Sinapic acid alleviates inflammatory bowel disease (IBD) through localization of tight junction proteins by direct binding to TAK1 and improves intestinal microbiota

Sehyeon Jang; San Kim; Bo Ram So; Younghoon Kim; Chang-Kil Kim; Jeong Jae Lee; Sung Keun Jung

doi:10.3389/fphar.2023.1217111

Sinapic acid alleviates inflammatory bowel disease (IBD) through localization of tight junction proteins by direct binding to TAK1 and improves intestinal microbiota

Front Pharmacol. 2023 Aug 15:14:1217111. doi: 10.3389/fphar.2023.1217111. eCollection 2023.

Authors

Sehyeon Jang¹, San Kim¹, Bo Ram So¹, Younghoon Kim², Chang-Kil Kim³, Jeong Jae Lee⁴, Sung Keun Jung^{1

5}

Affiliations

¹ School of Food Science and Biotechnology, Kyungpook National University, Daegu, Republic of Korea.
² Department of Agricultural Biotechnology, Research Institute of Agriculture and Life Sciences, Seoul National University, Seoul, Republic of Korea.
³ Department of Horticultural Science, Kyungpook National University, Daegu, Republic of Korea.
⁴ Institute of Agricultural Science and Technology, Kyungpook National University, Daegu, Republic of Korea.
⁵ Research Institute of Tailored Food Technology, Kyungpook National University, Daegu, Republic of Korea.

Abstract

Introduction: Although sinapic acid is found in various edible plants and has been shown to have anti-inflammatory properties including colitis, its underlying mechanism and effects on the composition of the gut microbiota are largely unknown. We aimed to identify an early response kinase that regulates the localization of tight junction proteins, act at the onset of the inflammatory response, and is regulated by sinapic acid. Additionally, we analyzed the effects of sinapic acid on the homeostasis of the intestinal microbiome. Methods: We examined the aberrant alterations of early response genes such as nuclear factor-kappa B (NF-κB) and activating transcription factor (ATF)-2 within 2 h of sinapic acid treatment in fully differentiated Caco-2 cells with or without lipopolysaccharide and tumor necrosis factor (TNF)-α stimulation. To confirm the effect of sinapic acid on stimulus-induced delocalization of tight junction proteins, including zonula occludens (ZO)-1, occludin, and claudin-2, all tight junction proteins were investigated by analyzing a fraction of membrane and cytosol proteins extracted from Caco-2 cells and mice intestines. Colitis was induced in C57BL/6 mice using 2% dextran sulfate sodium and sinapic acid (2 or 10 mg/kg/day) was administrated for 15 days. Furthermore, the nutraceutical and pharmaceutical activities of sinapic acid for treating inflammatory bowel disease (IBD) evaluated. Results: We confirmed that sinapic acid significantly suppressed the stimulus-induced delocalization of tight junction proteins from the intestinal cell membrane and abnormal intestinal permeability as well as the expression of inflammatory cytokines such as interleukin (IL)-1β and TNF-α in vitro and in vivo. Sinapic acid was found to bind directly to transforming growth factor beta-activated kinase 1 (TAK1) and inhibit the stimulus-induced activation of NF-κB as well as MAPK/ATF-2 pathways, which in turn regulated the expression of mitogen-activated protein kinase (MLCK). Dietary sinapic acid also alleviated the imbalanced of gut microbiota and symptoms of IBD, evidenced by improvements in the length and morphology of the intestine in mice with colitis. Discussion: These findings indicate that sinapic acid may be an effective nutraceutical and pharmaceutical agent for IBD treatment as it targets TAK1 and inhibits subsequent NF-κB and ATF-2 signaling.

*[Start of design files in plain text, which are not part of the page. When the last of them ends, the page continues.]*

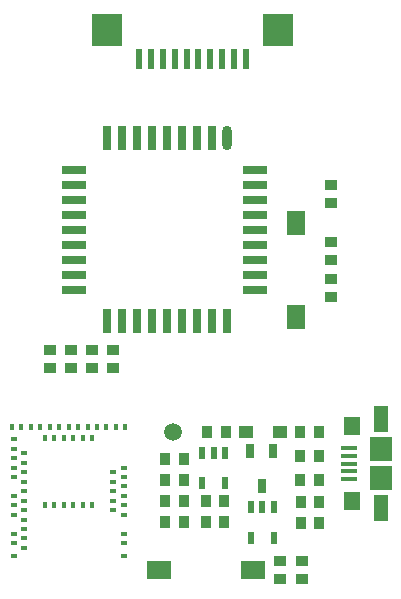
<source format=gtp>
G04*
G04 #@! TF.GenerationSoftware,Altium Limited,Altium Designer,20.2.6 (244)*
G04*
G04 Layer_Color=8421504*
%FSLAX25Y25*%
%MOIN*%
G70*
G04*
G04 #@! TF.SameCoordinates,311AA1CE-0284-405A-9FC1-4CD4DC225AB5*
G04*
G04*
G04 #@! TF.FilePolarity,Positive*
G04*
G01*
G75*
%ADD17R,0.02362X0.01575*%
%ADD18R,0.01575X0.02362*%
%ADD19R,0.02362X0.06693*%
%ADD20R,0.09843X0.11024*%
%ADD21R,0.08268X0.03150*%
%ADD22R,0.03150X0.08268*%
%ADD23O,0.03150X0.08268*%
%ADD24R,0.04921X0.03937*%
%ADD25R,0.07874X0.05906*%
%ADD26R,0.03858X0.03661*%
%ADD27R,0.05118X0.09055*%
%ADD28R,0.07480X0.07874*%
%ADD29R,0.05315X0.01575*%
%ADD30R,0.05512X0.06299*%
G04:AMPARAMS|DCode=31|XSize=59.06mil|YSize=59.06mil|CornerRadius=29.53mil|HoleSize=0mil|Usage=FLASHONLY|Rotation=0.000|XOffset=0mil|YOffset=0mil|HoleType=Round|Shape=RoundedRectangle|*
%AMROUNDEDRECTD31*
21,1,0.05906,0.00000,0,0,0.0*
21,1,0.00000,0.05906,0,0,0.0*
1,1,0.05906,0.00000,0.00000*
1,1,0.05906,0.00000,0.00000*
1,1,0.05906,0.00000,0.00000*
1,1,0.05906,0.00000,0.00000*
%
%ADD31ROUNDEDRECTD31*%
%ADD32R,0.03661X0.03858*%
%ADD33R,0.02559X0.04528*%
%ADD34R,0.02362X0.04331*%
%ADD35R,0.05906X0.07874*%
D17*
X-23000Y-206331D02*
D03*
Y-198850D02*
D03*
Y-192551D02*
D03*
X-26543Y-190976D02*
D03*
Y-187827D02*
D03*
Y-184677D02*
D03*
X-23000Y-183102D02*
D03*
X-26543Y-181528D02*
D03*
X-23000Y-179953D02*
D03*
X-26543Y-178378D02*
D03*
X-23000Y-176803D02*
D03*
Y-186252D02*
D03*
Y-189402D02*
D03*
Y-202000D02*
D03*
X-59614Y-167354D02*
D03*
Y-170504D02*
D03*
Y-173654D02*
D03*
X-56071Y-175228D02*
D03*
Y-178378D02*
D03*
X-59614Y-176803D02*
D03*
X-56071Y-172079D02*
D03*
X-59614Y-179953D02*
D03*
X-56071Y-181528D02*
D03*
Y-184677D02*
D03*
X-59614Y-186252D02*
D03*
X-56071Y-187827D02*
D03*
X-59614Y-189402D02*
D03*
X-56071Y-190976D02*
D03*
X-59614Y-192551D02*
D03*
X-56071Y-194126D02*
D03*
Y-197276D02*
D03*
X-59614Y-198850D02*
D03*
X-56071Y-200425D02*
D03*
X-59614Y-202000D02*
D03*
X-56071Y-203575D02*
D03*
X-59614Y-206331D02*
D03*
D18*
X-22409Y-163417D02*
D03*
X-25559D02*
D03*
X-28709D02*
D03*
X-31858D02*
D03*
X-35008D02*
D03*
X-38157D02*
D03*
X-41307D02*
D03*
X-44457D02*
D03*
X-47606D02*
D03*
X-36583Y-166961D02*
D03*
X-39732D02*
D03*
X-42882D02*
D03*
X-46031D02*
D03*
X-49181D02*
D03*
X-57055Y-163417D02*
D03*
X-50756D02*
D03*
X-53905D02*
D03*
X-60205D02*
D03*
X-33433Y-166961D02*
D03*
Y-189402D02*
D03*
X-36583D02*
D03*
X-39732D02*
D03*
X-42882D02*
D03*
X-46031D02*
D03*
X-49181D02*
D03*
D19*
X17717Y-40646D02*
D03*
X13780D02*
D03*
X9843D02*
D03*
X5906D02*
D03*
X1969D02*
D03*
X-1969D02*
D03*
X-17717D02*
D03*
X-13780D02*
D03*
X-9843D02*
D03*
X-5906D02*
D03*
D20*
X-28543Y-31000D02*
D03*
X28543D02*
D03*
D21*
X20913Y-77500D02*
D03*
Y-82500D02*
D03*
Y-87500D02*
D03*
Y-92500D02*
D03*
Y-97500D02*
D03*
Y-102500D02*
D03*
Y-107500D02*
D03*
Y-112500D02*
D03*
X-39500Y-117500D02*
D03*
Y-112500D02*
D03*
Y-107500D02*
D03*
Y-102500D02*
D03*
Y-97500D02*
D03*
Y-92500D02*
D03*
Y-87500D02*
D03*
Y-82500D02*
D03*
Y-77500D02*
D03*
X20913Y-117500D02*
D03*
D22*
X11500Y-128000D02*
D03*
X6500D02*
D03*
X1500D02*
D03*
X-3500D02*
D03*
X-8500D02*
D03*
X-13500D02*
D03*
X-18500D02*
D03*
X-23500D02*
D03*
X-28500D02*
D03*
Y-67000D02*
D03*
X-23500D02*
D03*
X-18500D02*
D03*
X-13500D02*
D03*
X-8500D02*
D03*
X-3500D02*
D03*
X1500D02*
D03*
X6500D02*
D03*
D23*
X11500D02*
D03*
D24*
X17693Y-165000D02*
D03*
X29307D02*
D03*
D25*
X20000Y-211000D02*
D03*
X-11231Y-211079D02*
D03*
D26*
X-26500Y-137469D02*
D03*
Y-143532D02*
D03*
X36500Y-214032D02*
D03*
Y-207968D02*
D03*
X29000Y-207968D02*
D03*
Y-214032D02*
D03*
X46000Y-82468D02*
D03*
Y-88532D02*
D03*
Y-101469D02*
D03*
Y-107531D02*
D03*
Y-113969D02*
D03*
Y-120031D02*
D03*
X-33500Y-143532D02*
D03*
Y-137469D02*
D03*
X-40500Y-143532D02*
D03*
Y-137469D02*
D03*
X-47500Y-143532D02*
D03*
Y-137469D02*
D03*
D27*
X62766Y-190264D02*
D03*
Y-160736D02*
D03*
D28*
Y-170579D02*
D03*
Y-180421D02*
D03*
D29*
X52234Y-172941D02*
D03*
Y-175500D02*
D03*
Y-178059D02*
D03*
Y-180618D02*
D03*
Y-170382D02*
D03*
D30*
X53120Y-162902D02*
D03*
Y-188098D02*
D03*
D31*
X-6500Y-165000D02*
D03*
D32*
X42063Y-188402D02*
D03*
X36000D02*
D03*
X42063Y-195402D02*
D03*
X36000D02*
D03*
X-2968Y-181000D02*
D03*
X-9031D02*
D03*
X11032Y-165000D02*
D03*
X4969D02*
D03*
X42031Y-181000D02*
D03*
X35969D02*
D03*
X35969Y-165000D02*
D03*
X42031D02*
D03*
X-9031Y-188000D02*
D03*
X-2968D02*
D03*
X-9031Y-195000D02*
D03*
X-2968D02*
D03*
X10531Y-188000D02*
D03*
X4468D02*
D03*
X10531Y-195000D02*
D03*
X4468D02*
D03*
X42031Y-173000D02*
D03*
X35969D02*
D03*
X-2968Y-174000D02*
D03*
X-9031D02*
D03*
D33*
X26740Y-171193D02*
D03*
X19260D02*
D03*
X23000Y-182807D02*
D03*
D34*
X10740Y-171882D02*
D03*
X7000D02*
D03*
X3260D02*
D03*
Y-182118D02*
D03*
X10740D02*
D03*
X27000Y-200236D02*
D03*
X19520D02*
D03*
Y-190000D02*
D03*
X23260D02*
D03*
X27000D02*
D03*
D35*
X34500Y-126500D02*
D03*
X34421Y-95269D02*
D03*
M02*

</source>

Keywords: activating transcription factor (ATF)-2; early response gene; gut microbiota; inflammatory bowel disease; sinapic acid; transforming growth factor beta-activated kinase 1.

Grants and funding

This research was supported by a National Research Foundation of Korea Grant, funded by the Korean government (MEST) (NRF-2022R1A2C1010923), by a Basic Science Research Program through the National Research Foundation of Korea (NRF) funded by the Ministry of Education (2022M3A9I5018286, 2021R1A6A3A01087326).